The Del Mar City Council approved a resolution Feb. 22 in support of finding a long-term solution to store the nuclear waste at San Onofre.

The council has adopted similar resolutions over the years. The latest one “reaffirms the city’s position to support the safe storage of spent nuclear fuel at SONGS,” according to a report by Del Mar Mayor Dwight Worden and City Councilwoman Terry Gaasterland.

“To put it mildly, there are a lot of risks and worries there should the canisters leak, how we monitor them,” Worden said during the meeting. “I think everybody, including Edison, agrees it isn’t great to have them where they are. And the real fault here to the extent there is real fault lies with the federal government.”

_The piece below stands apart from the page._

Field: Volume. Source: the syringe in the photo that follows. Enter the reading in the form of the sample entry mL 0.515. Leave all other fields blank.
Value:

The San Onofre Nuclear Generating Station, which is owned by Southern California Edison, discontinued power generating operations nearly 10 years ago. The federal government is responsible for the long-term storage of nuclear waste, but no plan is yet in place.

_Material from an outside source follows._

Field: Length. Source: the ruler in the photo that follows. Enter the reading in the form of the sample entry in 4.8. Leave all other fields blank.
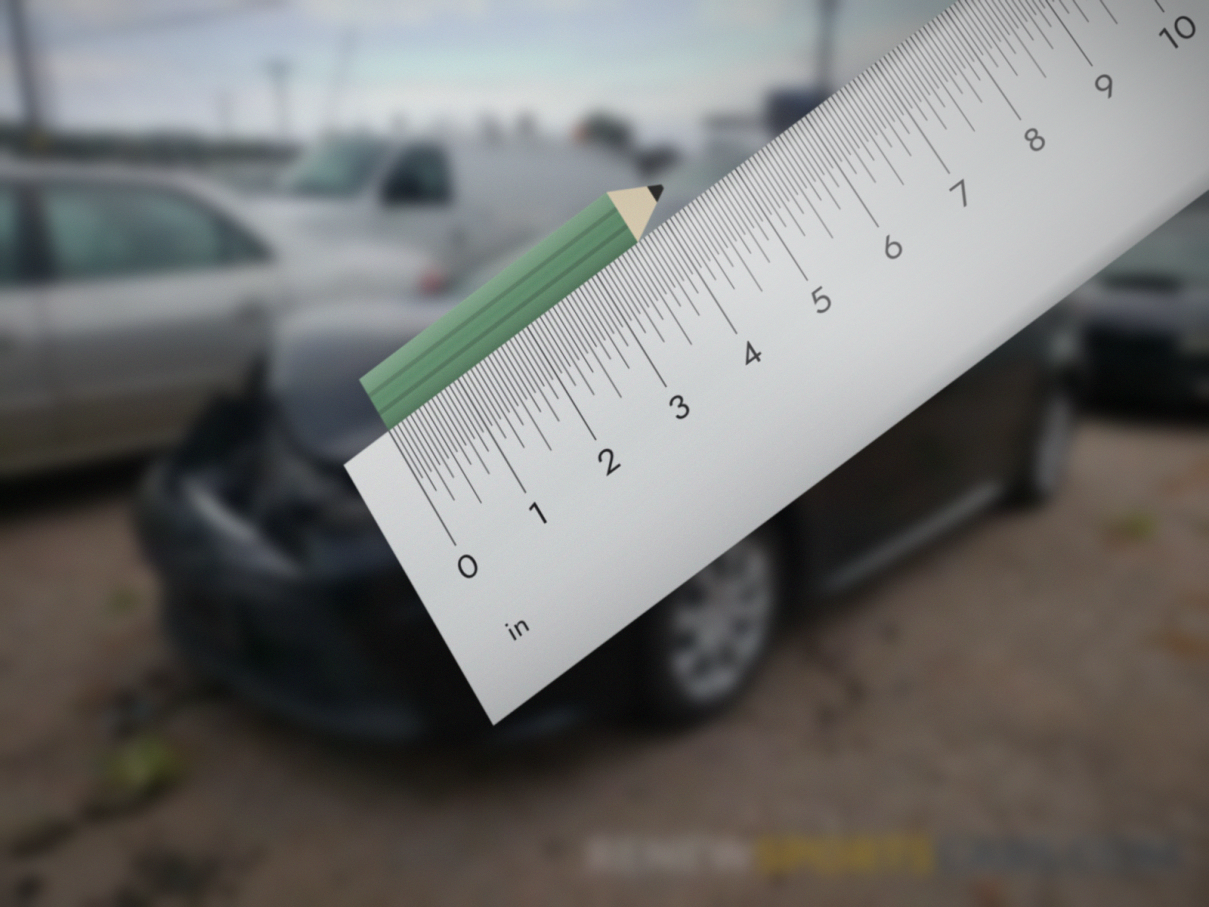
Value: in 4.1875
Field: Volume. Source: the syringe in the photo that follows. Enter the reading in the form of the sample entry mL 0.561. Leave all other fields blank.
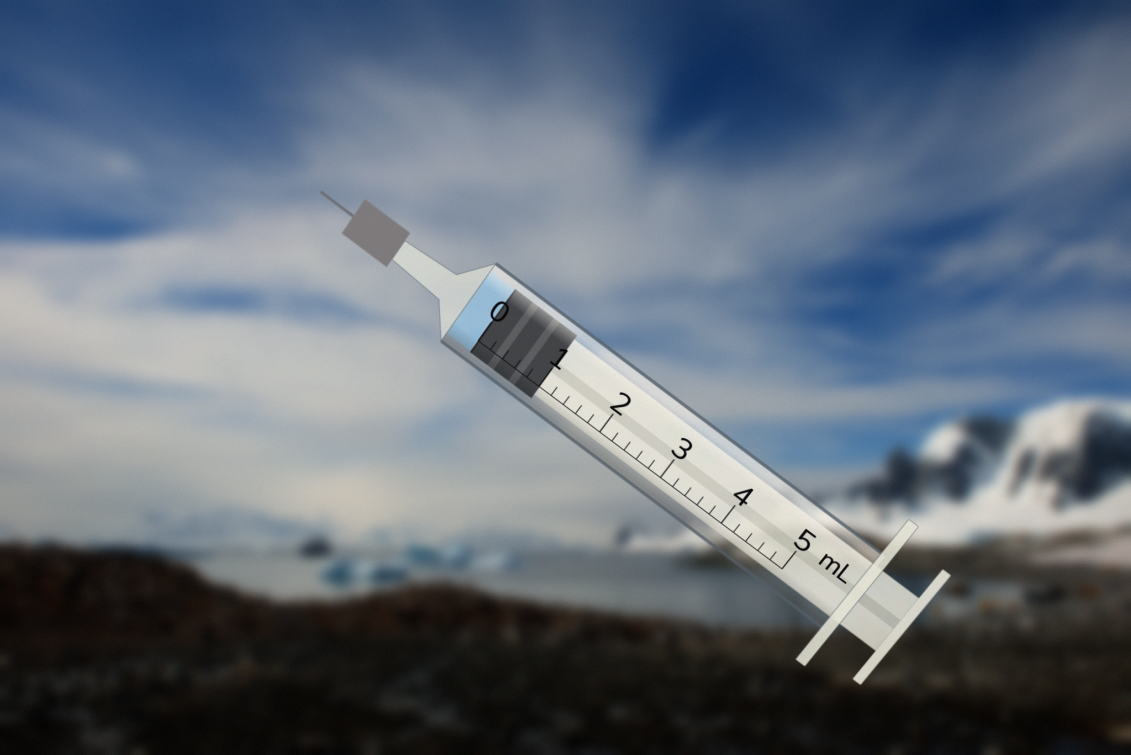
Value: mL 0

“There’s no medium-term solution that’s actually in place, and there’s certainly no long-term solution,” Worden said.

A proposed site at Yucca Mountain in Nevada, about 100 miles northwest of Las Vegas, has been discussed for years but has always been met with pushback from residents of the state. The most recent development was in February 2020, when then-President Trump announced he would no longer pursue Yucca Mountain as an option even though he had been seeking funding for it.

U.S. Rep. Mike Levin, D-San Juan Capistrano, launched a task force during his first term in Congress that produced a report on policy recommendations for San Onofre. He has also introduced legislation that would implement more safety measures.

Del Mar council members said they want to maintain public awareness.

“It is within our power to state our position that there are people at risk, this stuff is dangerous, it should be relocated into interim storage and eventual long-term storage as soon as possible,” Worden said.